§ Task instructions
Please repeat every entry exactly as written, but skip the pictures.

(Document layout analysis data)
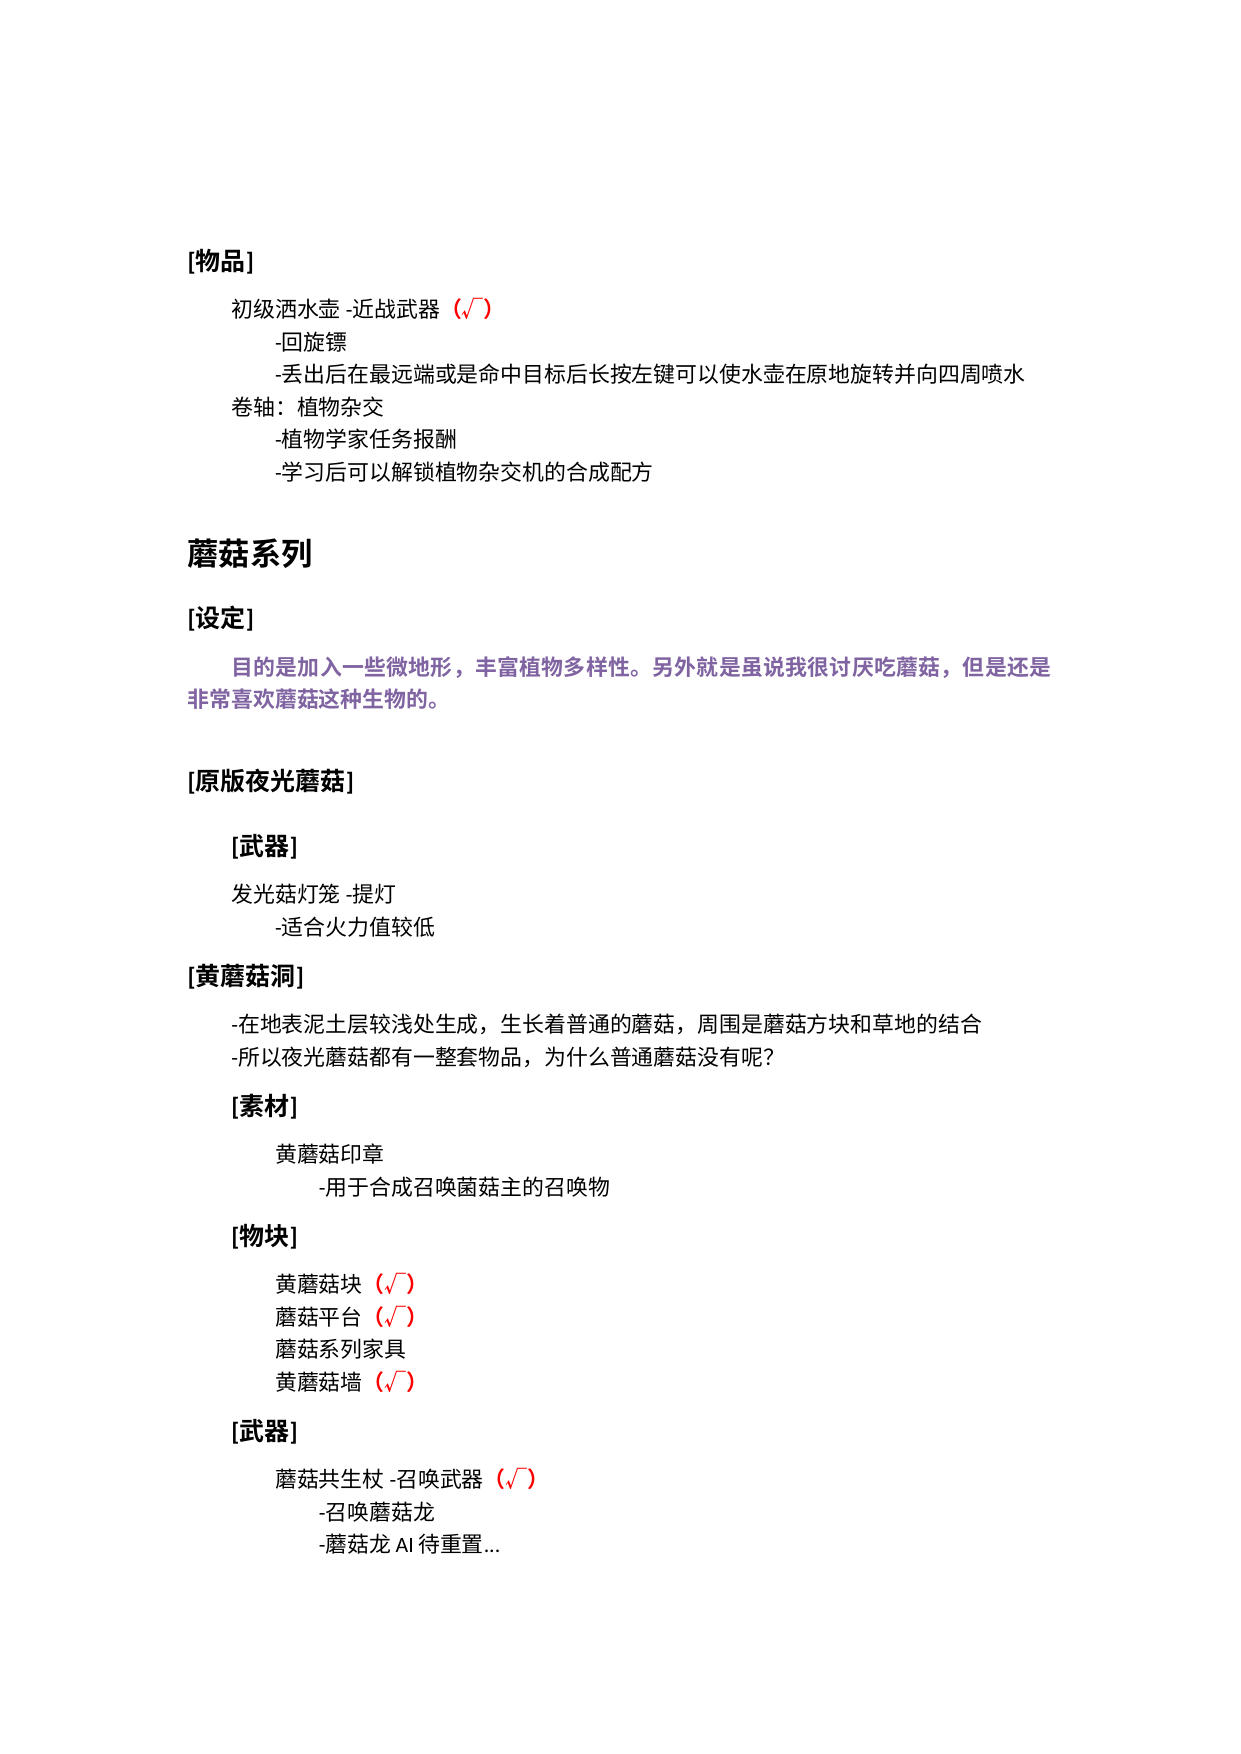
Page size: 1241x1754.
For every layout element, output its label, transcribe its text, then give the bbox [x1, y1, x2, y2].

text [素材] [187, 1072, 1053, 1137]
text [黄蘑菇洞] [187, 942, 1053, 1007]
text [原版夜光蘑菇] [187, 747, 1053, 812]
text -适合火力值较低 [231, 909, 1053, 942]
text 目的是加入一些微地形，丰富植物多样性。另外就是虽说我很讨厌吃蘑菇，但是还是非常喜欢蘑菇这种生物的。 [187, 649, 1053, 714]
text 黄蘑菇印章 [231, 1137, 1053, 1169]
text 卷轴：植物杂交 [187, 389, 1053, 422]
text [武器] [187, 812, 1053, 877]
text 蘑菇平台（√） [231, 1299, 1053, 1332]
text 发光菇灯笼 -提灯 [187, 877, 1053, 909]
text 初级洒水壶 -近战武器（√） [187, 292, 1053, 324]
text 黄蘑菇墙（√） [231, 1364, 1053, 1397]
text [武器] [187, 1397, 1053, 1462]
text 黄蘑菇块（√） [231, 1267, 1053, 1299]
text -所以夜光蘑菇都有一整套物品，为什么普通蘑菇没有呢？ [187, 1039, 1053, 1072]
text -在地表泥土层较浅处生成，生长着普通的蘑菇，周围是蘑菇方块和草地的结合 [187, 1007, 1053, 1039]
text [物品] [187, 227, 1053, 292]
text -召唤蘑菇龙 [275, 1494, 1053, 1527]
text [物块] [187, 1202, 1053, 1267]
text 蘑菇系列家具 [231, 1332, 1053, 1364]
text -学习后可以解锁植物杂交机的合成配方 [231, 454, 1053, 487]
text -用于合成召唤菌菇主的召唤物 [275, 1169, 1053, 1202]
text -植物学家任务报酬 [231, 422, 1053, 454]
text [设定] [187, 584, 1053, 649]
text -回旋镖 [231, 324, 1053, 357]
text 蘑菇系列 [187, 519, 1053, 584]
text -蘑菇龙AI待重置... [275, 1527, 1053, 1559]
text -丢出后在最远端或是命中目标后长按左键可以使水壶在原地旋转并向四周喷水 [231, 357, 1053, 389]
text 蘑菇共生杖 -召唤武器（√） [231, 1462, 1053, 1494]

§ Result for this task
Page size: 1241x1754.
For every layout element, output its label, transcribe its text, then give the bbox [x1, y1, x2, y2].

text [素材] [187, 1072, 1053, 1137]
text [黄蘑菇洞] [187, 942, 1053, 1007]
text [原版夜光蘑菇] [187, 747, 1053, 812]
text -适合火力值较低 [231, 909, 1053, 942]
text 目的是加入一些微地形，丰富植物多样性。另外就是虽说我很讨厌吃蘑菇，但是还是非常喜欢蘑菇这种生物的。 [187, 649, 1053, 714]
text 黄蘑菇印章 [231, 1137, 1053, 1169]
text 卷轴：植物杂交 [187, 389, 1053, 422]
text [武器] [187, 812, 1053, 877]
text 蘑菇平台（√） [231, 1299, 1053, 1332]
text 发光菇灯笼 -提灯 [187, 877, 1053, 909]
text 初级洒水壶 -近战武器（√） [187, 292, 1053, 324]
text 黄蘑菇墙（√） [231, 1364, 1053, 1397]
text [武器] [187, 1397, 1053, 1462]
text 黄蘑菇块（√） [231, 1267, 1053, 1299]
text -所以夜光蘑菇都有一整套物品，为什么普通蘑菇没有呢？ [187, 1039, 1053, 1072]
text -在地表泥土层较浅处生成，生长着普通的蘑菇，周围是蘑菇方块和草地的结合 [187, 1007, 1053, 1039]
text [物品] [187, 227, 1053, 292]
text -召唤蘑菇龙 [275, 1494, 1053, 1527]
text [物块] [187, 1202, 1053, 1267]
text 蘑菇系列家具 [231, 1332, 1053, 1364]
text -学习后可以解锁植物杂交机的合成配方 [231, 454, 1053, 487]
text -用于合成召唤菌菇主的召唤物 [275, 1169, 1053, 1202]
text -植物学家任务报酬 [231, 422, 1053, 454]
text [设定] [187, 584, 1053, 649]
text -回旋镖 [231, 324, 1053, 357]
text 蘑菇系列 [187, 519, 1053, 584]
text -蘑菇龙AI待重置... [275, 1527, 1053, 1559]
text -丢出后在最远端或是命中目标后长按左键可以使水壶在原地旋转并向四周喷水 [231, 357, 1053, 389]
text 蘑菇共生杖 -召唤武器（√） [231, 1462, 1053, 1494]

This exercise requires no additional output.